Other than the fact that it has historic, community value, it is also very symbolic that this piece was discovered only days after the horrible, and what I call strategic, terror attacks in Paris. I hung it on my wall at the same time that Prime Minister Netanyahu was marching for solidarity with world leaders, speaking at the central synagogue in Paris with the French-Jewish community, and creating a debate when he called for all European Jews to consider Aliyah.

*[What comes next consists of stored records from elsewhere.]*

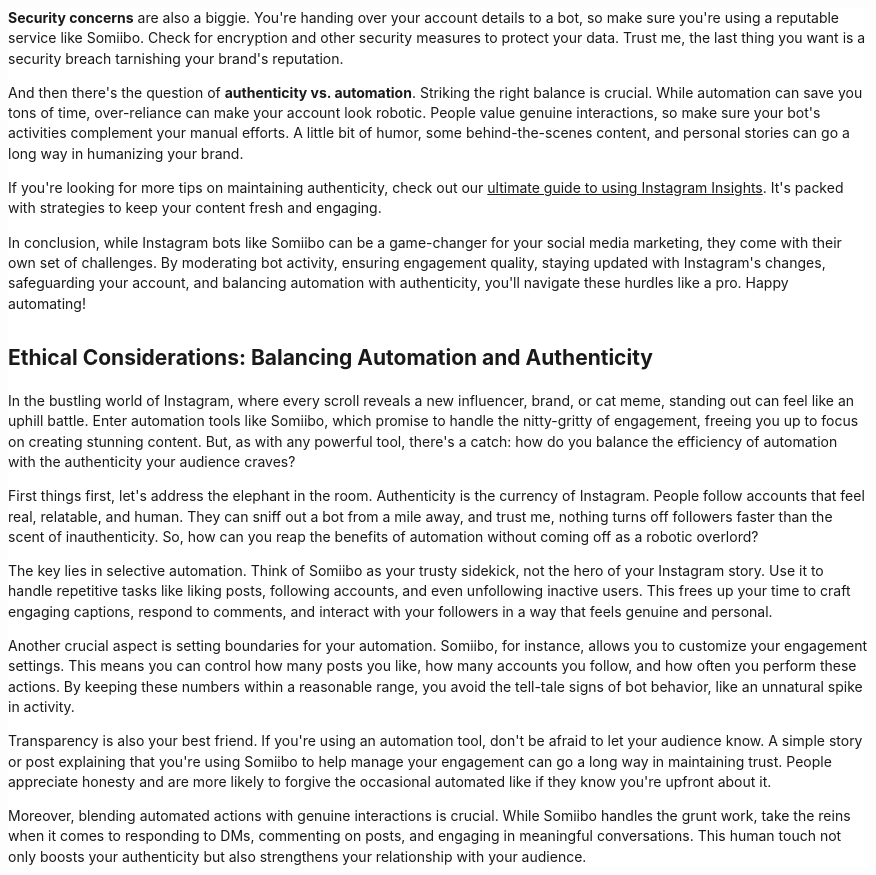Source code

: **Security concerns** are also a biggie. You're handing over your account details to a bot, so make sure you're using a reputable service like Somiibo. Check for encryption and other security measures to protect your data. Trust me, the last thing you want is a security breach tarnishing your brand's reputation.

And then there's the question of **authenticity vs. automation**. Striking the right balance is crucial. While automation can save you tons of time, over-reliance can make your account look robotic. People value genuine interactions, so make sure your bot's activities complement your manual efforts. A little bit of humor, some behind-the-scenes content, and personal stories can go a long way in humanizing your brand.

If you're looking for more tips on maintaining authenticity, check out our [ultimate guide to using Instagram Insights](https://instagrowify.com/blog/the-ultimate-guide-to-using-instagram-insights-to-boost-your-account). It's packed with strategies to keep your content fresh and engaging.

In conclusion, while Instagram bots like Somiibo can be a game-changer for your social media marketing, they come with their own set of challenges. By moderating bot activity, ensuring engagement quality, staying updated with Instagram's changes, safeguarding your account, and balancing automation with authenticity, you'll navigate these hurdles like a pro. Happy automating!

## Ethical Considerations: Balancing Automation and Authenticity

In the bustling world of Instagram, where every scroll reveals a new influencer, brand, or cat meme, standing out can feel like an uphill battle. Enter automation tools like Somiibo, which promise to handle the nitty-gritty of engagement, freeing you up to focus on creating stunning content. But, as with any powerful tool, there's a catch: how do you balance the efficiency of automation with the authenticity your audience craves?



First things first, let's address the elephant in the room. Authenticity is the currency of Instagram. People follow accounts that feel real, relatable, and human. They can sniff out a bot from a mile away, and trust me, nothing turns off followers faster than the scent of inauthenticity. So, how can you reap the benefits of automation without coming off as a robotic overlord?

The key lies in selective automation. Think of Somiibo as your trusty sidekick, not the hero of your Instagram story. Use it to handle repetitive tasks like liking posts, following accounts, and even unfollowing inactive users. This frees up your time to craft engaging captions, respond to comments, and interact with your followers in a way that feels genuine and personal. 

Another crucial aspect is setting boundaries for your automation. Somiibo, for instance, allows you to customize your engagement settings. This means you can control how many posts you like, how many accounts you follow, and how often you perform these actions. By keeping these numbers within a reasonable range, you avoid the tell-tale signs of bot behavior, like an unnatural spike in activity.

Transparency is also your best friend. If you're using an automation tool, don't be afraid to let your audience know. A simple story or post explaining that you're using Somiibo to help manage your engagement can go a long way in maintaining trust. People appreciate honesty and are more likely to forgive the occasional automated like if they know you're upfront about it.

Moreover, blending automated actions with genuine interactions is crucial. While Somiibo handles the grunt work, take the reins when it comes to responding to DMs, commenting on posts, and engaging in meaningful conversations. This human touch not only boosts your authenticity but also strengthens your relationship with your audience.
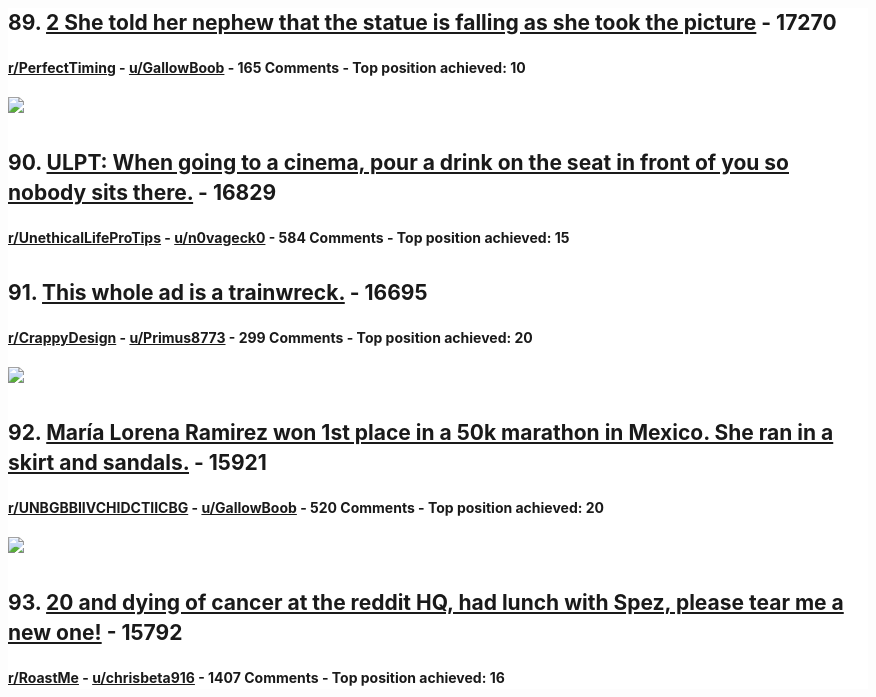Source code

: ## 89. [2 She told her nephew that the statue is falling as she took the picture](http://reddit.com/r/PerfectTiming/comments/7l2pf3/2_she_told_her_nephew_that_the_statue_is_falling/) - 17270
#### [r/PerfectTiming](http://reddit.com/r/PerfectTiming) - [u/GallowBoob](http://reddit.com/u/GallowBoob) - 165 Comments - Top position achieved: 10

<a href="https://i.redd.it/sz1utcs4z3501.jpg"><img src="https://a.thumbs.redditmedia.com/94fzCqZARZqGEII-YeMZpgd-KEW_c6UtnK59y0rHN48.jpg"></img></a>

## 90. [ULPT: When going to a cinema, pour a drink on the seat in front of you so nobody sits there.](http://reddit.com/r/UnethicalLifeProTips/comments/7l1sim/ulpt_when_going_to_a_cinema_pour_a_drink_on_the/) - 16829
#### [r/UnethicalLifeProTips](http://reddit.com/r/UnethicalLifeProTips) - [u/n0vageck0](http://reddit.com/u/n0vageck0) - 584 Comments - Top position achieved: 15

## 91. [This whole ad is a trainwreck.](http://reddit.com/r/CrappyDesign/comments/7l2x4d/this_whole_ad_is_a_trainwreck/) - 16695
#### [r/CrappyDesign](http://reddit.com/r/CrappyDesign) - [u/Primus8773](http://reddit.com/u/Primus8773) - 299 Comments - Top position achieved: 20

<a href="https://i.redd.it/nty3gju854501.png"><img src="https://a.thumbs.redditmedia.com/Mv7RJEDLG2lx2ogeZ16XbY3TB3ksFrAvloBCLkFtKW0.jpg"></img></a>

## 92. [María Lorena Ramirez won 1st place in a 50k marathon in Mexico. She ran in a skirt and sandals.](http://reddit.com/r/UNBGBBIIVCHIDCTIICBG/comments/7l3mm1/maría_lorena_ramirez_won_1st_place_in_a_50k/) - 15921
#### [r/UNBGBBIIVCHIDCTIICBG](http://reddit.com/r/UNBGBBIIVCHIDCTIICBG) - [u/GallowBoob](http://reddit.com/u/GallowBoob) - 520 Comments - Top position achieved: 20

<a href="https://i.imgur.com/uYMx66s.jpg"><img src="https://b.thumbs.redditmedia.com/9wzwbbPq9tihIHy6C3Rl3aPZgf_LwU9OIQpM0-saw9M.jpg"></img></a>

## 93. [20 and dying of cancer at the reddit HQ, had lunch with Spez, please tear me a new one!](http://reddit.com/r/RoastMe/comments/7l4cza/20_and_dying_of_cancer_at_the_reddit_hq_had_lunch/) - 15792
#### [r/RoastMe](http://reddit.com/r/RoastMe) - [u/chrisbeta916](http://reddit.com/u/chrisbeta916) - 1407 Comments - Top position achieved: 16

So what exactly did I find? It is a framed letter from June 1989, printed by an old typing machine and signed by then-Prime Minister of the State of Israel Yitzchak Shamir, z"l. Shamir was writing to the newly elected mayor of Ra'anana, Ze'ev Bielsky, commending him for his innovative approach, together with the Jewish community of MetroWest NJ, to create the first ever "direct absorption" project. "I have learnt with much interest," writes Shamir, "about your initiative in finding a new approach for the attraction of Soviet Jews to Israel instead of them going to other places... There is also much merit in the direct participation of Jewish communities in the Diaspora. I am glad that your partner in this project will be MetroWest of New Jersey, where I appeared at a great community rally during my most recent visit to the United States."

This letter tells the story of our GMW Federation in a nutshell. Our DNA if you will: We have global perspective. We identify the Jewish needs wherever they are. We rally our community. We relate to the challenges in innovative, cutting-edge ways. We create smart partnerships with other communities in Israel and around the world. We leverage our resources and our abilities. The "direct absorption" project helped thousands of olim, became a model to be duplicated for other communities, and started our long-lasting partnership with the city of Ra’anana. We should all take much pride for it. 

But Shamir in his letter also touches on another pillar of our community's identity, something we now call "Jewish peoplehood." In 1989 this buzzword term was not yet invented but the concept goes back in time to our Jewish heritage. The solidarity between Jewish communities, the vibrant partnership connections, and the mutual responsibility (Arvut Hadadit) for one another is rooted in our community, something we shouldn't lose sight of. Shamir closed his letter by saying exactly that, in his own archaic but prophetic way: "The active cooperation between a town in Israel and a community in the United States..... Is a practical manifestation of Jewish unity and solidarity."

The developing situation of European Jewry 25 years later brings with it the same insights about the meaning of our Israel-Diaspora relationships, the uniqueness of our GMW community, and the power of Klal Yisrael. This is why I hung this letter on my office wall.